SUPPLIED DATA |
____________

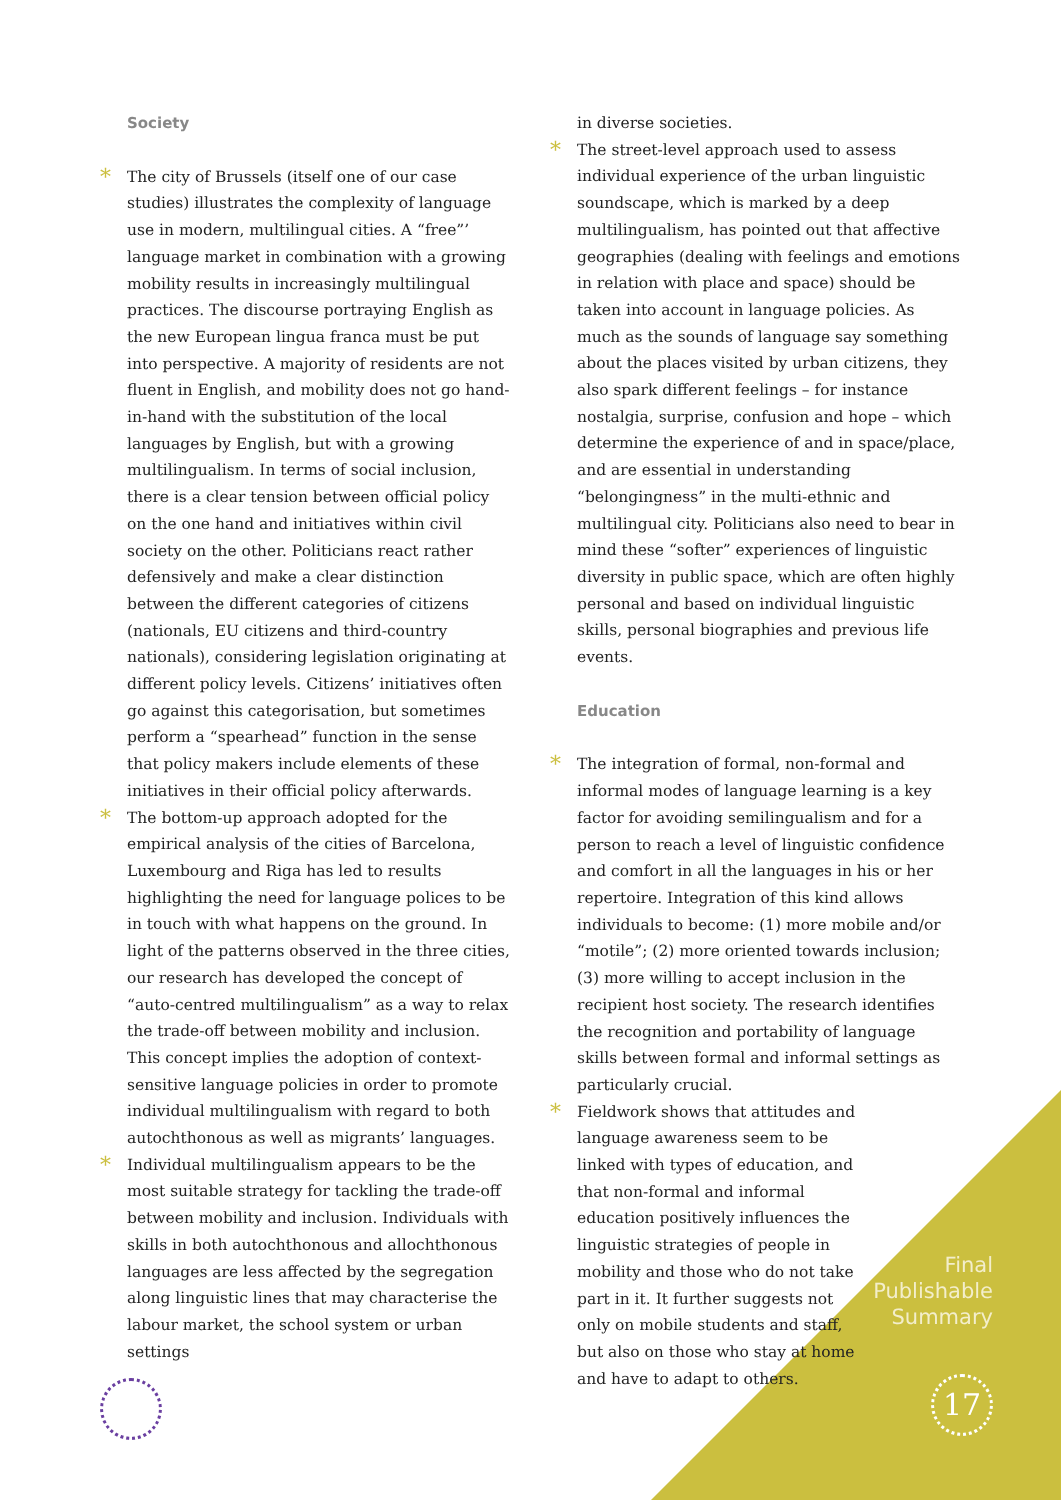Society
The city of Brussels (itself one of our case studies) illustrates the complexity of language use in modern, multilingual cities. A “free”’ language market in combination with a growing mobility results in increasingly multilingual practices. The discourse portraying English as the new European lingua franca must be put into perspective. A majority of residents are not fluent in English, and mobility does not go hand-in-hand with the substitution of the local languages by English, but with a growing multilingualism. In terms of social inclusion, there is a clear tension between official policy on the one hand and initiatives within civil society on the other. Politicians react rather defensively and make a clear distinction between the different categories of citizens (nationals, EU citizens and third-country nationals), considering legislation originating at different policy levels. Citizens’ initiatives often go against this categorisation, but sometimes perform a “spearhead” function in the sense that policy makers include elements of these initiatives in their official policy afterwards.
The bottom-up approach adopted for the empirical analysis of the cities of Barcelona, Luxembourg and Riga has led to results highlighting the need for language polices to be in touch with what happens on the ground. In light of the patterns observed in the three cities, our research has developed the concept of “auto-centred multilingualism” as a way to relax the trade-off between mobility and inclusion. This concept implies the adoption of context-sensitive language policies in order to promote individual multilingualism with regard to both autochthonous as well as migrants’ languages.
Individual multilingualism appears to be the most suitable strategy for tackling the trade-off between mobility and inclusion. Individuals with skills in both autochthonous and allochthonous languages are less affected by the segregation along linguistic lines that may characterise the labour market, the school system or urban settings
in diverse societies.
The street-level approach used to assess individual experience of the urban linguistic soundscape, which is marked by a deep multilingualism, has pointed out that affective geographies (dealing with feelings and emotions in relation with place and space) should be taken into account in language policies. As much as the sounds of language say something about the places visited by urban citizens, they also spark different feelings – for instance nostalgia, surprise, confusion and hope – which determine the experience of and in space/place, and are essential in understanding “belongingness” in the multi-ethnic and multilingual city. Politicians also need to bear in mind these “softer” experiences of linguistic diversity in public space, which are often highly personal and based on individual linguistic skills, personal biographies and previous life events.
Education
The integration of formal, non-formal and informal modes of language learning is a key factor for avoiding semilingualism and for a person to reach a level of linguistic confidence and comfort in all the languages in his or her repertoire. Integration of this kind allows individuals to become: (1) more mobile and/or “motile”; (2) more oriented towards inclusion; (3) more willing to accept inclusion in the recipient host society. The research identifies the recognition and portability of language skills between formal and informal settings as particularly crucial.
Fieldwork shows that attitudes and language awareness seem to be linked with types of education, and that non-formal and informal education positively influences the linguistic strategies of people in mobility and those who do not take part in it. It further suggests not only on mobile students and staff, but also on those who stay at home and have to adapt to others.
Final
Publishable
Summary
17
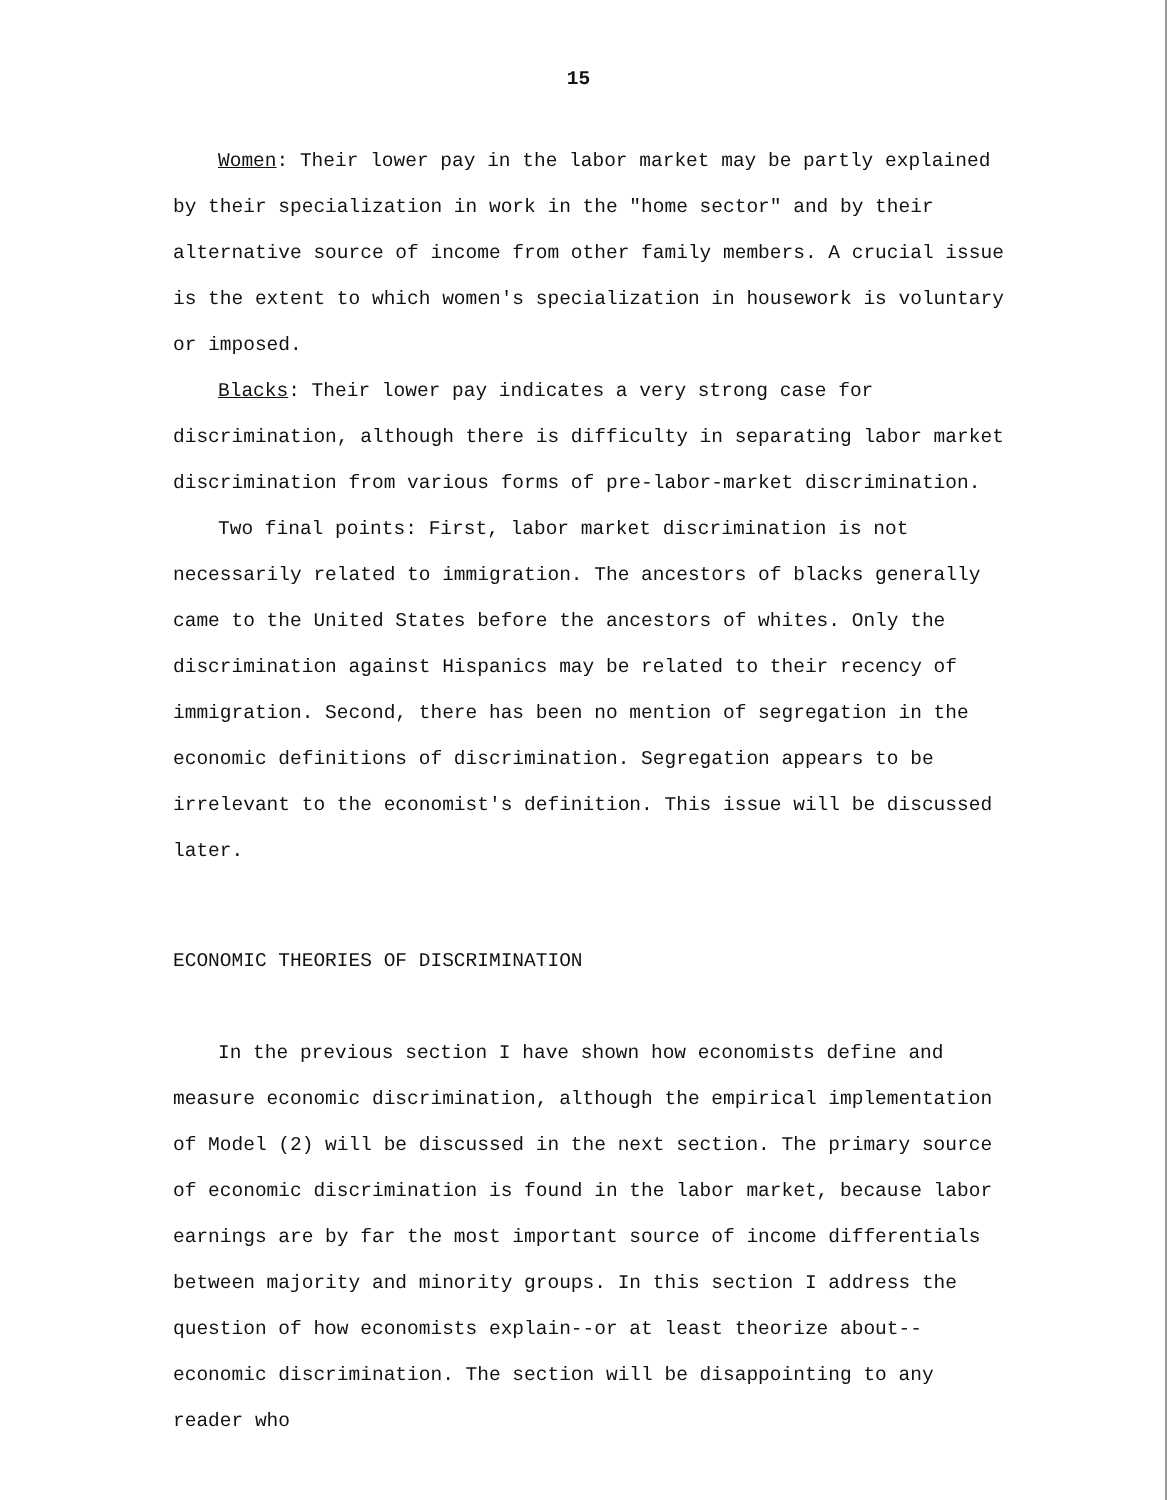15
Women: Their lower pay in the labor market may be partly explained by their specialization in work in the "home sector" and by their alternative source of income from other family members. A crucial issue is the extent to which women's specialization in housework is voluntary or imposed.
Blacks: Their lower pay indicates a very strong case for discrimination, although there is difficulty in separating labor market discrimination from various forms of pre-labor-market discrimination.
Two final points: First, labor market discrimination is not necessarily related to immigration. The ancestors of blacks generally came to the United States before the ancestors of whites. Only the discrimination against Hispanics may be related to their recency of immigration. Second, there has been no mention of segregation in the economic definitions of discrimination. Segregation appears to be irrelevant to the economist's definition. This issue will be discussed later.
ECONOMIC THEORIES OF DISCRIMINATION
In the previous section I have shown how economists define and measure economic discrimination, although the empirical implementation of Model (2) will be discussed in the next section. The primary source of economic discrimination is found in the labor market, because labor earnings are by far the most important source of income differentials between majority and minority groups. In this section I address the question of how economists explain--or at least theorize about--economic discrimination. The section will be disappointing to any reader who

____________

WORK INSTRUCTIONS |
Print the lines from the beginning of the records up to and including the line containing "The city of", word for word, with no pictures.

FINISHED TASK |
Society
The city of Brussels (itself one of our case studies) illustrates the complexity of language use in modern, multilingual cities. A “free”’ language market in combination with a growing mobility results in increasingly multilingual practices. The discourse portraying English as the new European lingua franca must be put into perspective. A majority of residents are not fluent in English, and mobility does not go hand-in-hand with the substitution of the local languages by English, but with a growing multilingualism. In terms of social inclusion, there is a clear tension between official policy on the one hand and initiatives within civil society on the other. Politicians react rather defensively and make a clear distinction between the different categories of citizens (nationals, EU citizens and third-country nationals), considering legislation originating at different policy levels. Citizens’ initiatives often go against this categorisation, but sometimes perform a “spearhead” function in the sense that policy makers include elements of these initiatives in their official policy afterwards.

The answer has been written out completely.